§ **Entries supplied**
******************************

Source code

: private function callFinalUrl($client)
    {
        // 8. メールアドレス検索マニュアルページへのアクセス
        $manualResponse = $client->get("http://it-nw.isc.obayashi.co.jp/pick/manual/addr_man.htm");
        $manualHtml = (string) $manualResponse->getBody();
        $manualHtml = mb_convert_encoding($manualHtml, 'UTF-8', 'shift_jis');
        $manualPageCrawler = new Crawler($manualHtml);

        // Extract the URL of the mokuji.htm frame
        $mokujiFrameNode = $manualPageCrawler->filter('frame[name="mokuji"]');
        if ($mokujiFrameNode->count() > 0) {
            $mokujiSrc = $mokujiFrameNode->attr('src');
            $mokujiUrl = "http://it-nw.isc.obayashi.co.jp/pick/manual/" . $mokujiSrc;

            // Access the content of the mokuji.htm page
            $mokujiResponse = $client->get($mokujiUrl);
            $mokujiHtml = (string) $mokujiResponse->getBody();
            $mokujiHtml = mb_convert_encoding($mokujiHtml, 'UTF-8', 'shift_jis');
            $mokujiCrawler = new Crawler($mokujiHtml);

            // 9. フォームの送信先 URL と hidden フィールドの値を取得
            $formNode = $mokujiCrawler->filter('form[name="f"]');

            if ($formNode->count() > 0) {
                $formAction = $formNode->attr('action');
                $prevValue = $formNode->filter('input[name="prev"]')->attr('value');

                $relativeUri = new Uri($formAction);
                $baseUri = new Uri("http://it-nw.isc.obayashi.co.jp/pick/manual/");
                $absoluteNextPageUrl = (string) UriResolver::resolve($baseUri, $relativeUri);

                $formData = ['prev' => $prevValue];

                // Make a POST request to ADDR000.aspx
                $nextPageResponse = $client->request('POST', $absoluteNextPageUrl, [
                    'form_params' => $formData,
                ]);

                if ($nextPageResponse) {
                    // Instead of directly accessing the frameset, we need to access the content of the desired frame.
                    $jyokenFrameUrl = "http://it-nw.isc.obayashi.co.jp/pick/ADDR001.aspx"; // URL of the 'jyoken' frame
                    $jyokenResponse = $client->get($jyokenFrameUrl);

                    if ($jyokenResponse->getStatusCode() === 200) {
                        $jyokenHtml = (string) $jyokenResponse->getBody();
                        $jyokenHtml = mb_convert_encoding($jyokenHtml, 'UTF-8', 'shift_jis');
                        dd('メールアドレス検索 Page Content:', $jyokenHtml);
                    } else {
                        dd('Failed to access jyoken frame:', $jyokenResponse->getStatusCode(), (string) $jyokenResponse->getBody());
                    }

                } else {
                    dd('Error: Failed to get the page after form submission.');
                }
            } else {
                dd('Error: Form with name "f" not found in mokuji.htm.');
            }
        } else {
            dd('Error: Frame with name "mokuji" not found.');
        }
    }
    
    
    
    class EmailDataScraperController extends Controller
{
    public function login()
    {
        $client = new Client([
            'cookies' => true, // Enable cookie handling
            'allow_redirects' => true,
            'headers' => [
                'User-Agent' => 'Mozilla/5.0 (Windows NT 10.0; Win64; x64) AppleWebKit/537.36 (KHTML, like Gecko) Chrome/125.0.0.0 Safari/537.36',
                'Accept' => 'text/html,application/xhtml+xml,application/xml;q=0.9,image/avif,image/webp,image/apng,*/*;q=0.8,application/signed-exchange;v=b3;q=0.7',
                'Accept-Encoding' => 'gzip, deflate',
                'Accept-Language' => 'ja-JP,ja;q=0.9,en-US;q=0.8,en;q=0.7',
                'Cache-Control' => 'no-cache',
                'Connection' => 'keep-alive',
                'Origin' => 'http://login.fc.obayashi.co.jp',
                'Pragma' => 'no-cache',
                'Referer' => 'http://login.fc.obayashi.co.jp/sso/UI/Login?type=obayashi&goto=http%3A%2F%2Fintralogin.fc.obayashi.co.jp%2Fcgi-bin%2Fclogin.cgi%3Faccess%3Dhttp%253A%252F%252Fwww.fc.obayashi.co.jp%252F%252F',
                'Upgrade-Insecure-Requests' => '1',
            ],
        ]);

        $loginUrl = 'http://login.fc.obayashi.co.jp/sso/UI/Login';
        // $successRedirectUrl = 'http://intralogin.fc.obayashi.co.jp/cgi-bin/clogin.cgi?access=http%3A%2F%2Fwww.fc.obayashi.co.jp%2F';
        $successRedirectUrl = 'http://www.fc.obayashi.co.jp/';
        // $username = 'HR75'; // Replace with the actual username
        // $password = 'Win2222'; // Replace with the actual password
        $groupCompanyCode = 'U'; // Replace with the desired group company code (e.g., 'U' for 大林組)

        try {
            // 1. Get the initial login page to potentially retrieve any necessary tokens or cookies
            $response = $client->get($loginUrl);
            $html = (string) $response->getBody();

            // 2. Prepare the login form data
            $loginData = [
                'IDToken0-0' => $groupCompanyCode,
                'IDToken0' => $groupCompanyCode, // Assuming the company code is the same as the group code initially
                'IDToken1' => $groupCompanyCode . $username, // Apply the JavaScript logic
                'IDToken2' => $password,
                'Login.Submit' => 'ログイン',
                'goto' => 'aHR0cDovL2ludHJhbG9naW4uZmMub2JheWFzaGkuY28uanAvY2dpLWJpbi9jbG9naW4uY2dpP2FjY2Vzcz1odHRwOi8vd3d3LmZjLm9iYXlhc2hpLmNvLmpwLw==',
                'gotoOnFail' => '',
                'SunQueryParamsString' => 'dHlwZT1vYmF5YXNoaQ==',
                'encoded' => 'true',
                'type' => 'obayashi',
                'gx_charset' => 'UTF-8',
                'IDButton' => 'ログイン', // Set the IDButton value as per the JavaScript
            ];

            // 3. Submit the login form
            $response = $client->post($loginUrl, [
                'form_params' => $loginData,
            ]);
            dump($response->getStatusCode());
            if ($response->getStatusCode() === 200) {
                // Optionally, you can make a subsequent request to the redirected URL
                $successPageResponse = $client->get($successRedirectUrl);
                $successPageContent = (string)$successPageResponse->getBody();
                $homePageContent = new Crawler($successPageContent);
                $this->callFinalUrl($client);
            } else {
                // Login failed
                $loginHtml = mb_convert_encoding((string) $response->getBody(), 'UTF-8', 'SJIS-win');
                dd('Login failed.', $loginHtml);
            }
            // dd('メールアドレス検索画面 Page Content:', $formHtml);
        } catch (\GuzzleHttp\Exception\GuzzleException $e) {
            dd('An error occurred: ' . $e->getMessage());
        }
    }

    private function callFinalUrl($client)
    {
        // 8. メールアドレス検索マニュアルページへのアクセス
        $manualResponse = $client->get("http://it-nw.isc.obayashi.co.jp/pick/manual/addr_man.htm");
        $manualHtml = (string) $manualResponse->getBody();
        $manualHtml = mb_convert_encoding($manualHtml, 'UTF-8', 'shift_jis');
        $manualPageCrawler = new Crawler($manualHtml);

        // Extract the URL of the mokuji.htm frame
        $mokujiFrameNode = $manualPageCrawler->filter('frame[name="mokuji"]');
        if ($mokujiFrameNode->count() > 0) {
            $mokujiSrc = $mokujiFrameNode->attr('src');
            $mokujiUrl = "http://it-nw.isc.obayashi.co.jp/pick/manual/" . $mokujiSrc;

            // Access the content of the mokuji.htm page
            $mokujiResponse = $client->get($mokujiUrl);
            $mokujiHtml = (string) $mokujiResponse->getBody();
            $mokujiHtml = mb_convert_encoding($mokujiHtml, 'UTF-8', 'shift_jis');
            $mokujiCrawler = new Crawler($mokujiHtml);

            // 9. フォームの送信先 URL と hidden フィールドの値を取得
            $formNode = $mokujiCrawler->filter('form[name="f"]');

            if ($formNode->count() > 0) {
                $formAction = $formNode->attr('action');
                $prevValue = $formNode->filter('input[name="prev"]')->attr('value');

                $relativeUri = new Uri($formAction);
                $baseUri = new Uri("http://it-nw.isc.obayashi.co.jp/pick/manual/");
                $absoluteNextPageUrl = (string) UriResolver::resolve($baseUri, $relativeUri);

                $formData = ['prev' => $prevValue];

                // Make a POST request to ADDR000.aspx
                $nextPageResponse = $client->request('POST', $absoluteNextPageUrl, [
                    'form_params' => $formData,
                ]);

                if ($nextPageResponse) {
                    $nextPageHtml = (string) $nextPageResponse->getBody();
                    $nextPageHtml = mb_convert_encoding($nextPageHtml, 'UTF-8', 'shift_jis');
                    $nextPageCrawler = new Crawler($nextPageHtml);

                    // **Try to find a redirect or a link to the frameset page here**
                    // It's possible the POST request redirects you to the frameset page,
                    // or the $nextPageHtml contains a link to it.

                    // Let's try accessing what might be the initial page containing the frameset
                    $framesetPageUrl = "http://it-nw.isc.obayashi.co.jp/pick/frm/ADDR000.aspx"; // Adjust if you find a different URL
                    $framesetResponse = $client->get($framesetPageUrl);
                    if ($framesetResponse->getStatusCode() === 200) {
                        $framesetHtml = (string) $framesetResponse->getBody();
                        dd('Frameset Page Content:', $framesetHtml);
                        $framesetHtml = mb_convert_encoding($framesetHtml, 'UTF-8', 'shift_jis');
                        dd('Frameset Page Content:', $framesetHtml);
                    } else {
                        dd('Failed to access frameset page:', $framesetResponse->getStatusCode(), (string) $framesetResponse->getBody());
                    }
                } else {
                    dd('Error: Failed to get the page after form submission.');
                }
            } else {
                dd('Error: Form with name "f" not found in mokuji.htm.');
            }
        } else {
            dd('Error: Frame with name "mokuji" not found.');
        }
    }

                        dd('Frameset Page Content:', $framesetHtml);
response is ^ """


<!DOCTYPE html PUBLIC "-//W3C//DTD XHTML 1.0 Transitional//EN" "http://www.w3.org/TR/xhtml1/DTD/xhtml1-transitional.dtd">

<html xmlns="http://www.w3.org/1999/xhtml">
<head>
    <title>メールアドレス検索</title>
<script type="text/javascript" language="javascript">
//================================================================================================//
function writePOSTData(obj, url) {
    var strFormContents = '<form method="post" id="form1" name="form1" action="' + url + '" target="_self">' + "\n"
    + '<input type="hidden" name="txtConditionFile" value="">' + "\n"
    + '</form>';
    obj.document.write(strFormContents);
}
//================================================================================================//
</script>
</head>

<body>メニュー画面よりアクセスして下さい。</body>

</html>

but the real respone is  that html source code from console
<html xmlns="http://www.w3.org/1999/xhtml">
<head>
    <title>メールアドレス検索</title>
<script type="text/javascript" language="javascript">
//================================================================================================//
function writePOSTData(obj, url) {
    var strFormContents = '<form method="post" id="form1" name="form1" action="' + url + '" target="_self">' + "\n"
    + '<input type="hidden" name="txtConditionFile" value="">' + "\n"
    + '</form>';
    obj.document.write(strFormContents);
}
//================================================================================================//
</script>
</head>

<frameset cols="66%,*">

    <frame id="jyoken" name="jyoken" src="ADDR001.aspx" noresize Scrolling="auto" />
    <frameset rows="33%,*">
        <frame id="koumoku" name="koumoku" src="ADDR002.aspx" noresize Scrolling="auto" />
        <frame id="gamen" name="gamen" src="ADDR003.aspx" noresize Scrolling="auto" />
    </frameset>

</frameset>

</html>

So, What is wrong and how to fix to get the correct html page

******************************

§ **Job item**
Find every line in the rows above that contains the string "jyokenHtml" and copy each of those lines. Case counts when matching.

§ **Result for this task**
                        $jyokenHtml = (string) $jyokenResponse->getBody();
                        $jyokenHtml = mb_convert_encoding($jyokenHtml, 'UTF-8', 'shift_jis');
                        dd('メールアドレス検索 Page Content:', $jyokenHtml);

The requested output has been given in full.